Peacock a visé juste avec All Her Fault, une mini-série de huit épisodes qui fusionne la paranoïa de You avec la tension sociale de Big Little Lies. Interprétée par Sarah Snook dans le rôle de Marissa Irvine, une mère de la haute société dont la vie s'effondre lorsqu'elle découvre que la propriétaire de la maison où elle a laissé son fils Milo ne l'a jamais vu. À partir de cet instant, l'intrigue se transforme en un labyrinthe de mensonges et d'enlèvement qui maintient le spectateur scotché à l'écran.

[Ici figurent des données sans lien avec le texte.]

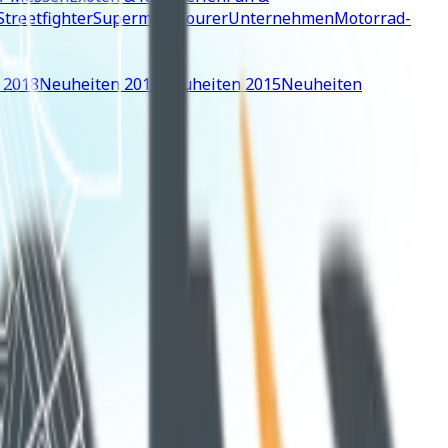
Streetfighter
Supermoto
Tourer
Unternehmen
Motorrad-
 2018
Neuheiten 2016
Neuheiten 2015
Neuheiten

Comment la production a numérisé l'angoisse maternelle 🎬
La série a utilisé des techniques de tournage multicaméra avec un éclairage LED contrôlé par IA pour capturer les expressions de Snook en temps réel, créant une atmosphère oppressante sans filtres excessifs. L'équipe de postproduction a appliqué un étalonnage des couleurs froid et désaturé dans les scènes de tension, contrastant avec les tons chauds des flashbacks. De plus, le son surround Dolby Atmos amplifie chaque murmure et claquement de porte, plongeant le spectateur dans l'angoisse d'une mère en quête de réponses.
Spoiler : ce n'est pas non plus la faute du WiFi 📱
Si quelqu'un s'attendait à ce que le rebondissement final se résolve avec un simple traçage GPS ou une application de localisation pour enfants, qu'il oublie. All Her Fault démontre que, même si vous investissez dans la domotique et les serrures intelligentes, le vrai danger reste humain. Et oui, Marissa a un téléphone dernier cri, mais ni Siri ni Alexa ne lui disent où se trouve son fils. Au final, la technologie n'est qu'un accessoire coûteux pour pleurer avec style.